## Data extracts

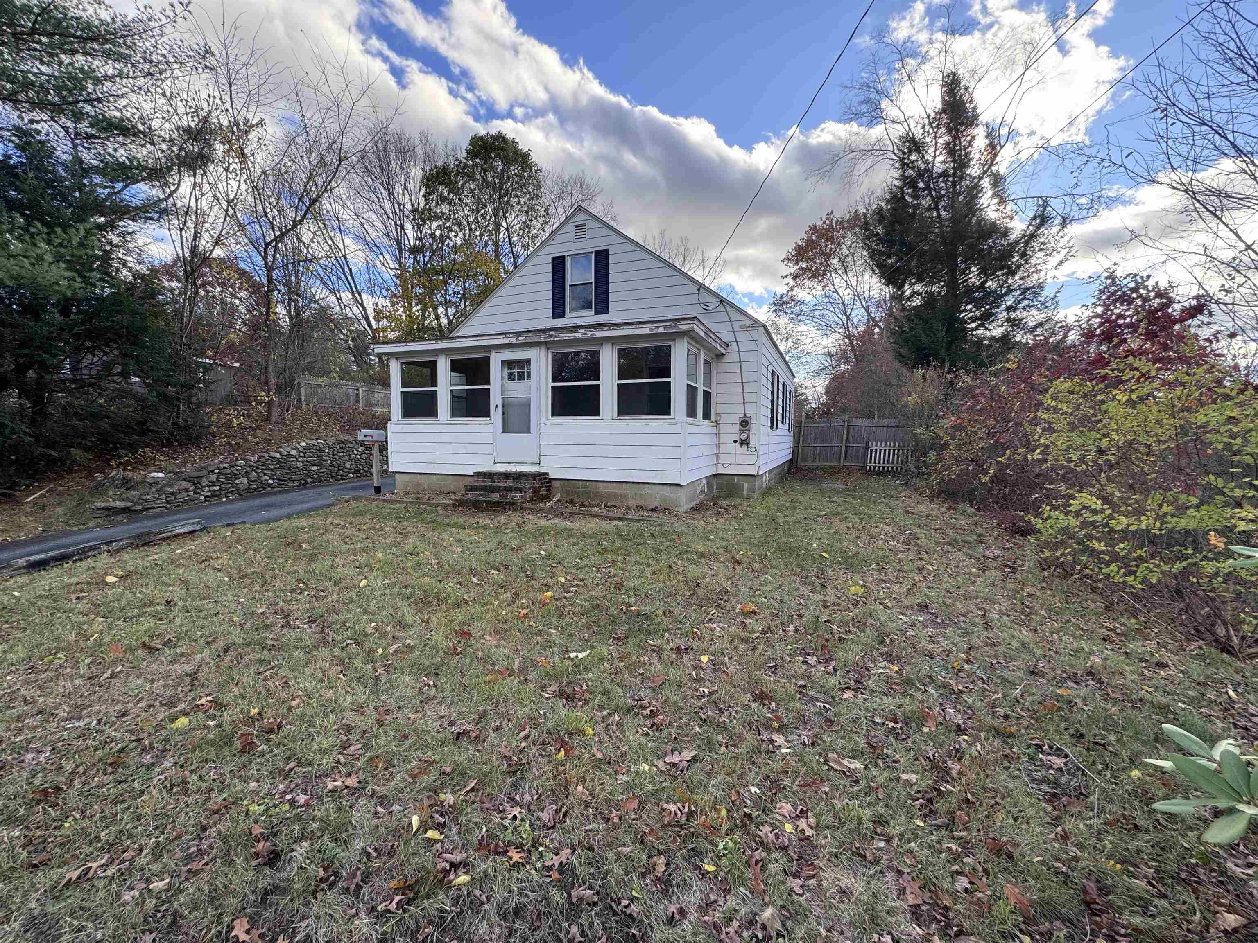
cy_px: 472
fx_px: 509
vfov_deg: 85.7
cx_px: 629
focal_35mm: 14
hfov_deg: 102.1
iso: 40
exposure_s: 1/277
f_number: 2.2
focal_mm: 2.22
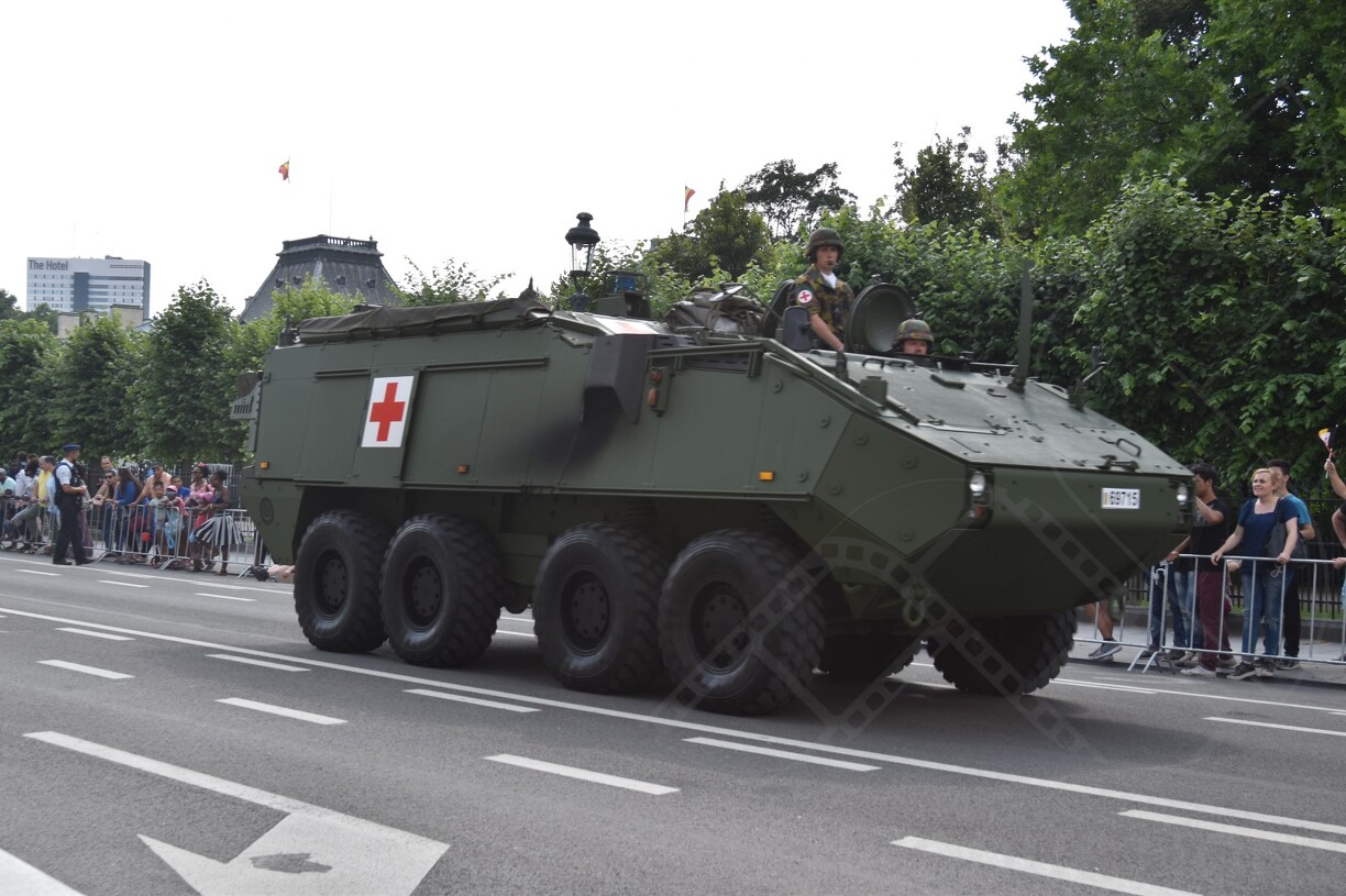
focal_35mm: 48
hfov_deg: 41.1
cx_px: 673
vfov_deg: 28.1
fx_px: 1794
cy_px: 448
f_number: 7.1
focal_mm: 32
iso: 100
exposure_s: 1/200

## About this exercise
Output the records above exactly as they are, leaving out the pictures.

## Reply to the exercise
cy_px: 472
fx_px: 509
vfov_deg: 85.7
cx_px: 629
focal_35mm: 14
hfov_deg: 102.1
iso: 40
exposure_s: 1/277
f_number: 2.2
focal_mm: 2.22
focal_35mm: 48
hfov_deg: 41.1
cx_px: 673
vfov_deg: 28.1
fx_px: 1794
cy_px: 448
f_number: 7.1
focal_mm: 32
iso: 100
exposure_s: 1/200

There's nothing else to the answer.